Now, calls to python
or ipython
(for development) will use the correct dependencies.
To run this script, do python __init__.py
(in the pipenv shell).
To get going quickly, I used Beautiful Soup which is very flexible and easy to write. I started development in ipython where I could dynamically adjust and retry code.
To make the parser faster at scale, we should switch from Beautiful Soup to the Scrapy library. We can use https://github.com/combinatorist/scrape_mat as a syntax example.
To make the parser more robust, we should add the warnings
library and check every assumption about the page structure.
For example, if we don't get any vehicle types listed for a certain carrier, we need to know whether that's because we failed to parse them or the page didn't have them.
For example, we should check whether there are any new or missing html tags.
This will allows us to run with different logging levels.
For testing, to make sure the page structure hasn't changed, we can run with warnings as errors or with a limit on warnings of the same type.
We can run these on a random subset of the carriers (or in a random order) to make sure we aren't just testing the same few pages we've already tested or developed on.
The more syntactic, semantic, and logical assumptions we can test on the page and the scraped results, the better.
Overtime, we may notice slight changes in the page structure, which can generalize over.

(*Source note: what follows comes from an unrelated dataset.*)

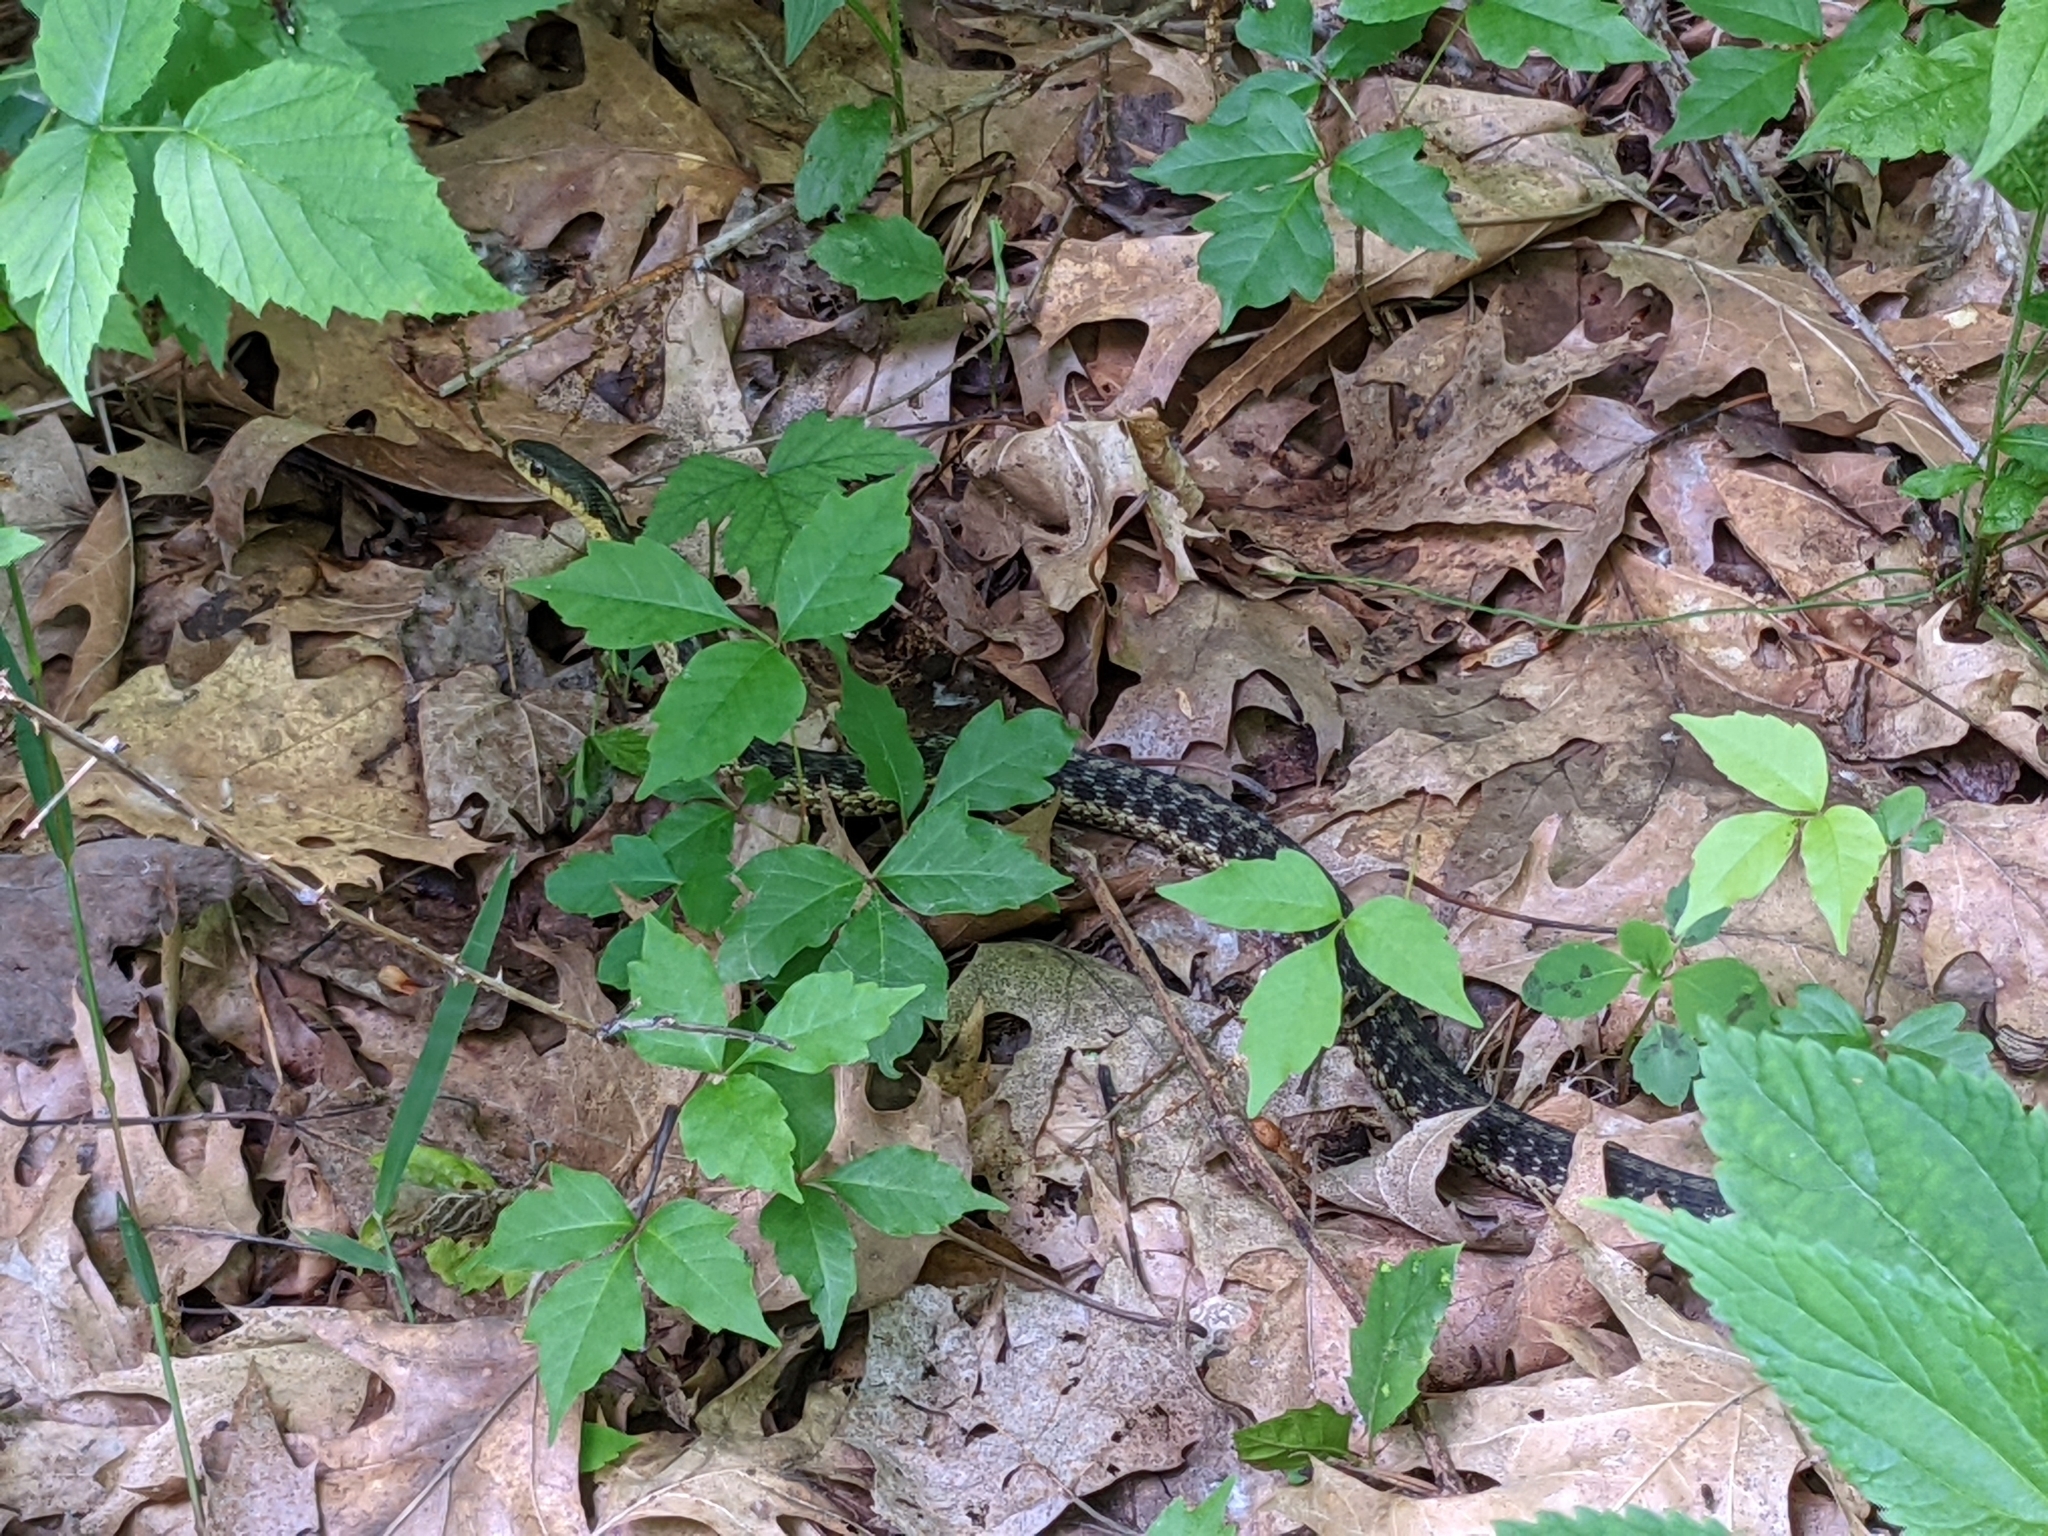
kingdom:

We can't guarantee today's parser will work tomorrow, but if it works flexibly for all past versions, we're doing pretty well and we're protected in case they revert.
We also need to add try catch errors so a change to one carrier's page, doesn't stop us from trying other carriers.
It may also happen that page isn't always up. This is one reason, it would be good to record when we pulled each record (as well as their published last modified date). Then, we can always prioritize scraping the carriers which are new in the file or we haven't checked in a long time.
In my first run, I suddenly lost my connection after scraping 4.6K pages. I still have internet so I assume they are blocking me or their page is just down. Regardless, it is polite and prudent to use exponential backup when scraping. This means when there's a connection error, we should wait a set period of time. Then, if we get another connection error, we should double the wait time and continue. Once, we are able to connect again, we may start halving the wait time or start over without one. Ideally, we'd add a tiny bit of randomness to the wait time so we don't get in sync with other periodic loads on the system.